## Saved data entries
********
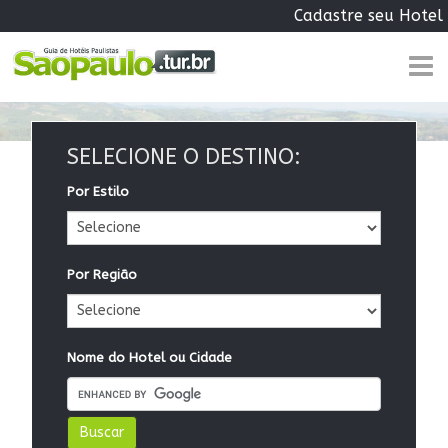
Cadastre seu Hotel
SELECIONE O DESTINO:
Por Estilo
Por Região
Nome do Hotel ou Cidade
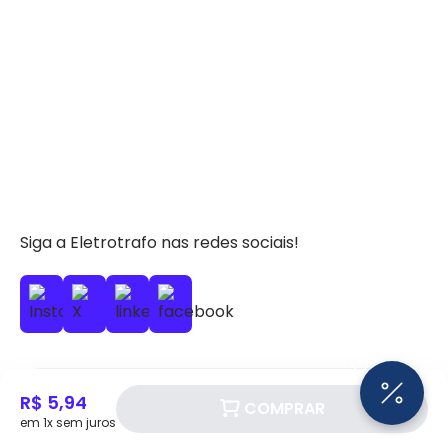
Siga a Eletrotrafo nas redes sociais!
R$ 5,94
BAIXE O APP ELETROTRAFO
COMPRAR
em 1x sem juros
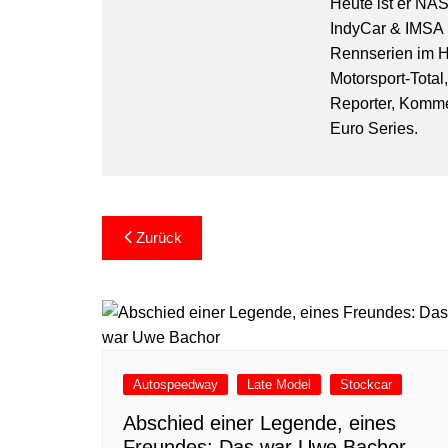
Heute ist er NA
IndyCar & IMSA l
Rennserien im Hi
Motorsport-Total
Reporter, Komm
Euro Series.
Beitragsnavigation
Zurück
Autospeedway
Late Model
Stockcar
Abschied einer Legende, eines
Freundes: Das war Uwe Bachor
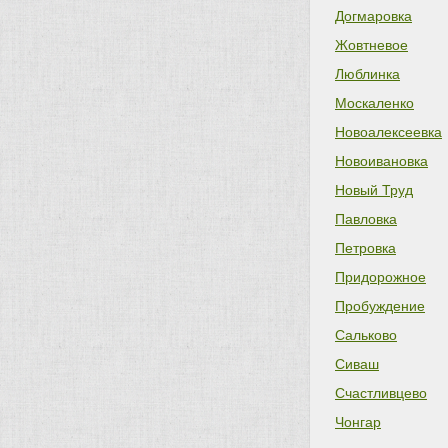
Догмаровка
Жовтневое
Люблинка
Москаленко
Новоалексеевка
Новоивановка
Новый Труд
Павловка
Петровка
Придорожное
Пробуждение
Сальково
Сиваш
Счастливцево
Чонгар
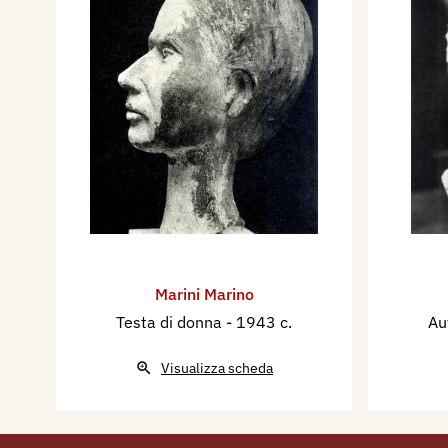
Marini Marino
Testa di donna
- 1943 c.
Au
Visualizza scheda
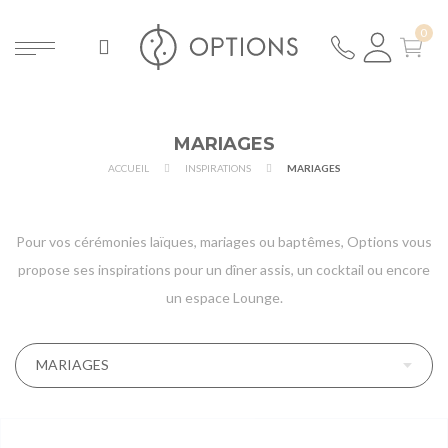
MARIAGES
ACCUEIL
INSPIRATIONS
MARIAGES
Pour vos cérémonies laïques, mariages ou baptêmes, Options vous
propose ses inspirations pour un dîner assis, un cocktail ou encore
un espace Lounge.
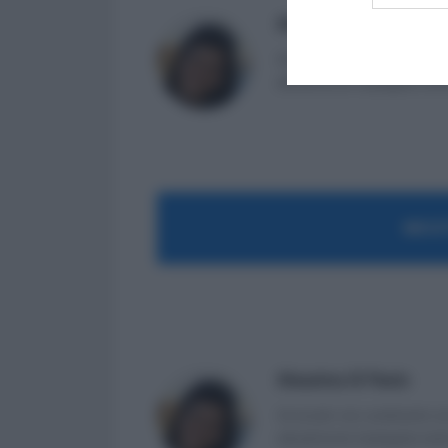
Massima Di Paolo
Avvocato non praticante ed 
attualmente impiegata nell
MOST
Massima Di Paolo
Avvocato non praticante ed 
attualmente impiegata nell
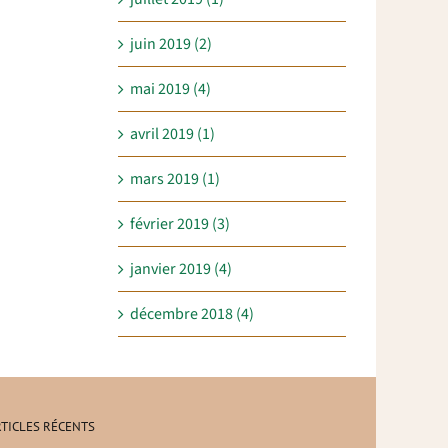
juin 2019 (2)
mai 2019 (4)
avril 2019 (1)
mars 2019 (1)
février 2019 (3)
janvier 2019 (4)
décembre 2018 (4)
TICLES RÉCENTS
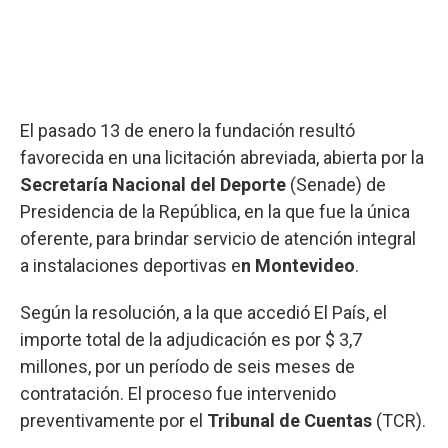
El pasado 13 de enero la fundación resultó
favorecida en una licitación abreviada, abierta por la
Secretaría Nacional del Deporte
(Senade) de
Presidencia de la República, en la que fue la única
oferente, para brindar servicio de atención integral
a instalaciones deportivas e
n Montevideo
.
Según la resolución, a la que accedió El País, el
importe total de la adjudicación es por $ 3,7
millones, por un período de seis meses de
contratación. El proceso fue intervenido
preventivamente por el
Tribunal de Cuentas
(TCR).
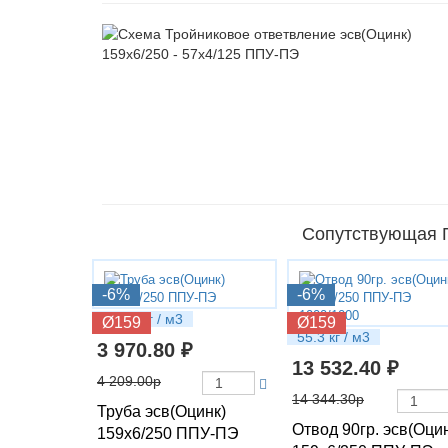
Сопутствующая П
-6%
-6%
27.65 кг / м3
Ø159
Ø159
55.3 кг / м3
3 970.80 ₽
13 532.40 ₽
4 209.00р
14 344.30р
Труба эсв(Оцинк)
Отвод 90гр. эсв(Оци
159х6/250 ППУ-ПЭ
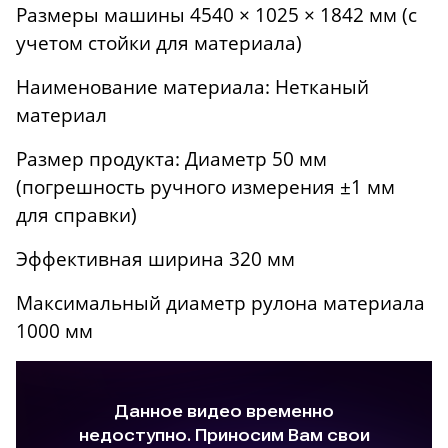
Размеры машины 4540 × 1025 × 1842 мм (с
учетом стойки для материала)
Наименование материала: Нетканый
материал
Размер продукта: Диаметр 50 мм
(погрешность ручного измерения ±1 мм
для справки)
Эффективная ширина 320 мм
Максимальный диаметр рулона материала
1000 мм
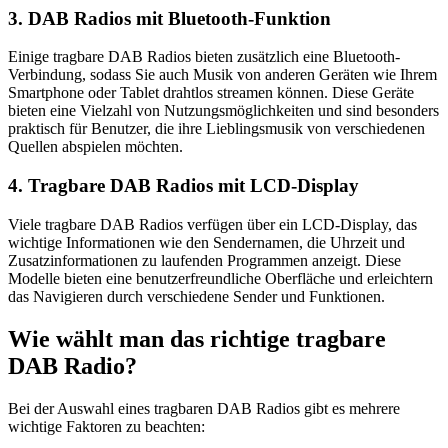
3. DAB Radios mit Bluetooth-Funktion
Einige tragbare DAB Radios bieten zusätzlich eine Bluetooth-
Verbindung, sodass Sie auch Musik von anderen Geräten wie Ihrem
Smartphone oder Tablet drahtlos streamen können. Diese Geräte
bieten eine Vielzahl von Nutzungsmöglichkeiten und sind besonders
praktisch für Benutzer, die ihre Lieblingsmusik von verschiedenen
Quellen abspielen möchten.
4. Tragbare DAB Radios mit LCD-Display
Viele tragbare DAB Radios verfügen über ein LCD-Display, das
wichtige Informationen wie den Sendernamen, die Uhrzeit und
Zusatzinformationen zu laufenden Programmen anzeigt. Diese
Modelle bieten eine benutzerfreundliche Oberfläche und erleichtern
das Navigieren durch verschiedene Sender und Funktionen.
Wie wählt man das richtige tragbare
DAB Radio?
Bei der Auswahl eines tragbaren DAB Radios gibt es mehrere
wichtige Faktoren zu beachten:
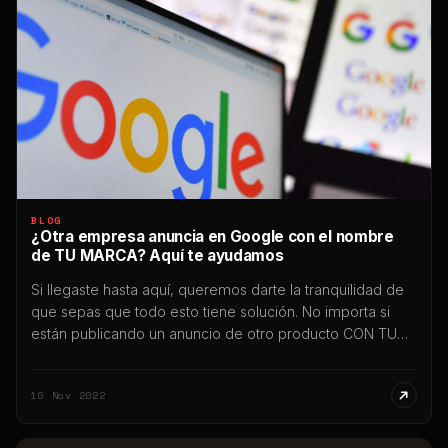
BLOG
¿Otra empresa anuncia en Google con el nombre
de TU MARCA? Aquí te ayudamos
Si llegaste hasta aquí, queremos darte la tranquilidad de
que sepas que todo esto tiene solución. No importa si
están publicando un anuncio de otro producto CON TU
MARCA en el buscador de Google, en Youtube, en
Display, Gmail o donde fuera. Vas a poder gestionar un
10 Nov 2022
trámite para que esta acción sea bloqueada
inmediatamente. […]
********
## DIRECTIONS FOR THIS TASK
Return each line of the records in which the string "MARCA" appears.

## RESPONSE BOX
de TU MARCA? Aquí te ayudamos
MARCA en el buscador de Google, en Youtube, en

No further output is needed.